### Aufgabenstellung
Geben Sie sämtliche Zeilen der folgenden Datensätze als JSON-Liste von Zeichenketten an, eine Zeichenkette je Zeile. Leerzeilen werden dabei ausgelassen.

=-=-=

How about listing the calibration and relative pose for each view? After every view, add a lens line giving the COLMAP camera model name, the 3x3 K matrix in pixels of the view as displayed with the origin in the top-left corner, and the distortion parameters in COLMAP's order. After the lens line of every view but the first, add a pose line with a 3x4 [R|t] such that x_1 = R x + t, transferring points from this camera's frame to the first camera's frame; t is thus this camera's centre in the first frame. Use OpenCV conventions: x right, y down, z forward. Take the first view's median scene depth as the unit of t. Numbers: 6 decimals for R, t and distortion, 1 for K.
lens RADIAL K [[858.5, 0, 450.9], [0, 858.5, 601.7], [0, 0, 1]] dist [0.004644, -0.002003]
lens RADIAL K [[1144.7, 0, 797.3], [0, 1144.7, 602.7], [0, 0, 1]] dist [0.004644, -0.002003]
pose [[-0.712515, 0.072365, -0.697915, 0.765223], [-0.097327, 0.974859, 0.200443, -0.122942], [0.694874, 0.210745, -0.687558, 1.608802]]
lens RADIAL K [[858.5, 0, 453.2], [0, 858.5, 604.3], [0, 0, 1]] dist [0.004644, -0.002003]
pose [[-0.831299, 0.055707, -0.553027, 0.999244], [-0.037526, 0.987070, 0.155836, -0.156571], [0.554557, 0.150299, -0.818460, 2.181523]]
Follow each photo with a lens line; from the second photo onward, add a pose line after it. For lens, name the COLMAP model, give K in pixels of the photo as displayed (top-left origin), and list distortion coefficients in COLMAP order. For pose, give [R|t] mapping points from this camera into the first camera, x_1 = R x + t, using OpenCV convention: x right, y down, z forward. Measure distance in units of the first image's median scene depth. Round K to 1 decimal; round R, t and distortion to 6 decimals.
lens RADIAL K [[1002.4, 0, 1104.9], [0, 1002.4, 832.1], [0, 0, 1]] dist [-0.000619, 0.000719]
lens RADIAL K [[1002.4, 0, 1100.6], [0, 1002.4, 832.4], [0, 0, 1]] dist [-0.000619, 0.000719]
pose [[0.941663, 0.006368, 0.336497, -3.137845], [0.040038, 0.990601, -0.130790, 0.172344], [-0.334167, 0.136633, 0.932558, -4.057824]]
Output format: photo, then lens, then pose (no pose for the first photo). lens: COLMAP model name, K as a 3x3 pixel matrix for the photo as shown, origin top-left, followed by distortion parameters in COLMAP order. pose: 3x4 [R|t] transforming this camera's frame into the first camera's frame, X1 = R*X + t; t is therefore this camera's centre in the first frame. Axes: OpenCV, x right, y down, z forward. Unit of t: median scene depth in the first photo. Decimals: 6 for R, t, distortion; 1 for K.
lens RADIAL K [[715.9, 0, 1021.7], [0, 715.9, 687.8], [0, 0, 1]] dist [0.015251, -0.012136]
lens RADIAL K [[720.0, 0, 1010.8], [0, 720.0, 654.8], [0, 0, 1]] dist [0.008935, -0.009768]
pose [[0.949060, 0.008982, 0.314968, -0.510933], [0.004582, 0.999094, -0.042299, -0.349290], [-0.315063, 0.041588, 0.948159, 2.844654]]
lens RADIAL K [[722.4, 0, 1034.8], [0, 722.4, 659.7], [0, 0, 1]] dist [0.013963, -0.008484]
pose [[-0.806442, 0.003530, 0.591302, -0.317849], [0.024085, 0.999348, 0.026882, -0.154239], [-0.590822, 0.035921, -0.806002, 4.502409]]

=-=-=

### Lösung
[
  "How about listing the calibration and relative pose for each view? After every view, add a lens line giving the COLMAP camera model name, the 3x3 K matrix in pixels of the view as displayed with the origin in the top-left corner, and the distortion parameters in COLMAP's order. After the lens line of every view but the first, add a pose line with a 3x4 [R|t] such that x_1 = R x + t, transferring points from this camera's frame to the first camera's frame; t is thus this camera's centre in the first frame. Use OpenCV conventions: x right, y down, z forward. Take the first view's median scene depth as the unit of t. Numbers: 6 decimals for R, t and distortion, 1 for K.",
  "lens RADIAL K [[858.5, 0, 450.9], [0, 858.5, 601.7], [0, 0, 1]] dist [0.004644, -0.002003]",
  "lens RADIAL K [[1144.7, 0, 797.3], [0, 1144.7, 602.7], [0, 0, 1]] dist [0.004644, -0.002003]",
  "pose [[-0.712515, 0.072365, -0.697915, 0.765223], [-0.097327, 0.974859, 0.200443, -0.122942], [0.694874, 0.210745, -0.687558, 1.608802]]",
  "lens RADIAL K [[858.5, 0, 453.2], [0, 858.5, 604.3], [0, 0, 1]] dist [0.004644, -0.002003]",
  "pose [[-0.831299, 0.055707, -0.553027, 0.999244], [-0.037526, 0.987070, 0.155836, -0.156571], [0.554557, 0.150299, -0.818460, 2.181523]]",
  "Follow each photo with a lens line; from the second photo onward, add a pose line after it. For lens, name the COLMAP model, give K in pixels of the photo as displayed (top-left origin), and list distortion coefficients in COLMAP order. For pose, give [R|t] mapping points from this camera into the first camera, x_1 = R x + t, using OpenCV convention: x right, y down, z forward. Measure distance in units of the first image's median scene depth. Round K to 1 decimal; round R, t and distortion to 6 decimals.",
  "lens RADIAL K [[1002.4, 0, 1104.9], [0, 1002.4, 832.1], [0, 0, 1]] dist [-0.000619, 0.000719]",
  "lens RADIAL K [[1002.4, 0, 1100.6], [0, 1002.4, 832.4], [0, 0, 1]] dist [-0.000619, 0.000719]",
  "pose [[0.941663, 0.006368, 0.336497, -3.137845], [0.040038, 0.990601, -0.130790, 0.172344], [-0.334167, 0.136633, 0.932558, -4.057824]]",
  "Output format: photo, then lens, then pose (no pose for the first photo). lens: COLMAP model name, K as a 3x3 pixel matrix for the photo as shown, origin top-left, followed by distortion parameters in COLMAP order. pose: 3x4 [R|t] transforming this camera's frame into the first camera's frame, X1 = R*X + t; t is therefore this camera's centre in the first frame. Axes: OpenCV, x right, y down, z forward. Unit of t: median scene depth in the first photo. Decimals: 6 for R, t, distortion; 1 for K.",
  "lens RADIAL K [[715.9, 0, 1021.7], [0, 715.9, 687.8], [0, 0, 1]] dist [0.015251, -0.012136]",
  "lens RADIAL K [[720.0, 0, 1010.8], [0, 720.0, 654.8], [0, 0, 1]] dist [0.008935, -0.009768]",
  "pose [[0.949060, 0.008982, 0.314968, -0.510933], [0.004582, 0.999094, -0.042299, -0.349290], [-0.315063, 0.041588, 0.948159, 2.844654]]",
  "lens RADIAL K [[722.4, 0, 1034.8], [0, 722.4, 659.7], [0, 0, 1]] dist [0.013963, -0.008484]",
  "pose [[-0.806442, 0.003530, 0.591302, -0.317849], [0.024085, 0.999348, 0.026882, -0.154239], [-0.590822, 0.035921, -0.806002, 4.502409]]"
]